• [REQUIRED ACTION]:
Collect the lines of the entries where "import" shows up.

• [MATERIAL FOR THE TASK]:
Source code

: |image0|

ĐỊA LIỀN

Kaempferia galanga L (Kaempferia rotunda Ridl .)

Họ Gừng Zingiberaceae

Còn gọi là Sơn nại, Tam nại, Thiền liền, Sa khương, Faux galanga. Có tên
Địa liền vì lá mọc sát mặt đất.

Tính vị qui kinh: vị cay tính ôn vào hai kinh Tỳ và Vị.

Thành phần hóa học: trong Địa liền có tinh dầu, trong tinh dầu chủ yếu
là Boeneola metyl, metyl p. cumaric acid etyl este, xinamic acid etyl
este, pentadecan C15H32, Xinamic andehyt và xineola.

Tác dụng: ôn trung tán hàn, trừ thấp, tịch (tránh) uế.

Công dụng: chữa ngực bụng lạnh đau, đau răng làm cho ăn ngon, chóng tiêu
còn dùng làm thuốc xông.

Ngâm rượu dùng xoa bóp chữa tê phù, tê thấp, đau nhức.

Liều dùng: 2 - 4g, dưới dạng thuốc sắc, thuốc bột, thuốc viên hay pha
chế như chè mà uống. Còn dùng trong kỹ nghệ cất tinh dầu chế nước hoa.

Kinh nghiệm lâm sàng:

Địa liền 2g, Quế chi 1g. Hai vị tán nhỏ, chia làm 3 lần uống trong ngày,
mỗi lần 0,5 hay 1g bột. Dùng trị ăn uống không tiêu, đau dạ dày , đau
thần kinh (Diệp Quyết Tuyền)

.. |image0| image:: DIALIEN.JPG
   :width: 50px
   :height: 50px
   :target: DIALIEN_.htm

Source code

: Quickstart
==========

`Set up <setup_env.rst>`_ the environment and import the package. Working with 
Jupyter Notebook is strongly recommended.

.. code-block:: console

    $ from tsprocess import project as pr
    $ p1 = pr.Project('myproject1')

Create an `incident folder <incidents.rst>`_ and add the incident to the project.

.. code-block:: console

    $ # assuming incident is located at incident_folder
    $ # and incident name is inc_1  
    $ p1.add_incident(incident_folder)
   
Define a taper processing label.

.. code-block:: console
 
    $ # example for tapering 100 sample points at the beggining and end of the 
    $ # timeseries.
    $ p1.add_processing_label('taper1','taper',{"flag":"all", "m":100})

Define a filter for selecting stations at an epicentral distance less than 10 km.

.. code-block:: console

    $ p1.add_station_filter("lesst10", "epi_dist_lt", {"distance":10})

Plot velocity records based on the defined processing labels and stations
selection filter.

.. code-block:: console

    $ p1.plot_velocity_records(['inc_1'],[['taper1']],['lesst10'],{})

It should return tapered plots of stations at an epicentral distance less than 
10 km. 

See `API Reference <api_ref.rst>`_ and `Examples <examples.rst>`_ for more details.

• [YOUR SOLUTION]:
`Set up <setup_env.rst>`_ the environment and import the package. Working with 
    $ from tsprocess import project as pr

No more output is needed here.